In many small islands, freshwater lenses are the only source of drinking water, and the only source of recharge for the lenses is precipitation. The volume of freshwater lenses is influenced by freshwater/seawater interaction, including dynamic flow processes in the mixing zone and human activities, plus the recharge rate and the hydraulic conductivity of aquifer.

The increase of surface water bodies on an island can increase the total evaporation, which can lead to a reduction in the shape and volume of freshwater lens. Also, high evaporation rates from lake would affect subsurface flow patterns and salinity distribution in the system.

Therefore, the purposes of this study are to understand the changes of freshwater lenses under different precipitation and evaporation conditions to search for critical conditions that would lead to significant change in the structure of freshwater lenses beneath the island.

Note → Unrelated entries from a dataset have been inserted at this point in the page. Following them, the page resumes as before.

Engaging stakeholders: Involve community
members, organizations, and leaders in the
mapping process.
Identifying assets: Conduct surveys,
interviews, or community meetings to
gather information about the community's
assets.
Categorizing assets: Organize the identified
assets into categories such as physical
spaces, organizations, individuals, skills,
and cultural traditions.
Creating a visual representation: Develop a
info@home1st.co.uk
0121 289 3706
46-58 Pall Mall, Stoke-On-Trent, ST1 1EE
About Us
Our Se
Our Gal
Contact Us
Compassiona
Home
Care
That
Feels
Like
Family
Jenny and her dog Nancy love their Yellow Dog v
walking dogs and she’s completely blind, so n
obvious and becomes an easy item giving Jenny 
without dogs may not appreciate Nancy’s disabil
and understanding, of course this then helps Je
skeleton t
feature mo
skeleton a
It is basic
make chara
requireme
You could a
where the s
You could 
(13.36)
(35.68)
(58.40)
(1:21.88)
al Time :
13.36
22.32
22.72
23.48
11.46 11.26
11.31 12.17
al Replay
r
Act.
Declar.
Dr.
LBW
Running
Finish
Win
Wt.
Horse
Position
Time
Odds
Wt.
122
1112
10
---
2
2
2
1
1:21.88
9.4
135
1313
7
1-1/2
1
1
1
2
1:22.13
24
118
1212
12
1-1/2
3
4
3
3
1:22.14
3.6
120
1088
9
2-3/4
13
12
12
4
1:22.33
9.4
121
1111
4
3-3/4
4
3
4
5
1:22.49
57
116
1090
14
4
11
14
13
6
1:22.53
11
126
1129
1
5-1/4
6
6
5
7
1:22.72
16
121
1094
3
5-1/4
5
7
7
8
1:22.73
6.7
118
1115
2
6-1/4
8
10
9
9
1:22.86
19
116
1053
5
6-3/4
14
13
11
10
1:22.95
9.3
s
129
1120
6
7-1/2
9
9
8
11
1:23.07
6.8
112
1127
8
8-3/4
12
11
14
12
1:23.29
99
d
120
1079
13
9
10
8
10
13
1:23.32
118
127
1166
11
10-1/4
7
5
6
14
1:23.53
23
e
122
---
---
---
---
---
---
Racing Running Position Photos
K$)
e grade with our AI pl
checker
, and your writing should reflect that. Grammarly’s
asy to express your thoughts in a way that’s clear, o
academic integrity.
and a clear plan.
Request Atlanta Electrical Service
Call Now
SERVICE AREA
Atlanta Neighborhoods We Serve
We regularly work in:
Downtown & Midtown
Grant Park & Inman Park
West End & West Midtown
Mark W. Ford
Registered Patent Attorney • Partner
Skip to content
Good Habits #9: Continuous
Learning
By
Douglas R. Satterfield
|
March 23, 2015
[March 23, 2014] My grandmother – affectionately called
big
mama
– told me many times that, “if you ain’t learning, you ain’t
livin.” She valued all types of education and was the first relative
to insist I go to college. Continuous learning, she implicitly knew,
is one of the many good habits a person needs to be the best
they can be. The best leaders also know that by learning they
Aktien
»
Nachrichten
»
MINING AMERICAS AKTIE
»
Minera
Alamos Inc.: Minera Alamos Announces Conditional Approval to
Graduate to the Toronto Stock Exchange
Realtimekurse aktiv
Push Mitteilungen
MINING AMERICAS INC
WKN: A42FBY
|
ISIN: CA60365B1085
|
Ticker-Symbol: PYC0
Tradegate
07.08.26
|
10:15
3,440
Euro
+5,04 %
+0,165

We selected a series of islands with various precipitation and evaporation rates, and used 30 years of monthly average precipitation data. The annual and monthly average groundwater recharge rates were calculated considering the evaporation rate from the lake and the evapotranspiration rate from the land surface. We used HydroGeoSphere to develop several hypothetical symmetrical cross-sectional island models. The models simulated coupled surface-subsurface flow and solute transport processes with the density-driven effect. The models were used to evaluate the salinity distribution under various precipitation and evaporation conditions to discuss the effect of the existence of surface water bodies on the subsurface freshwater resources.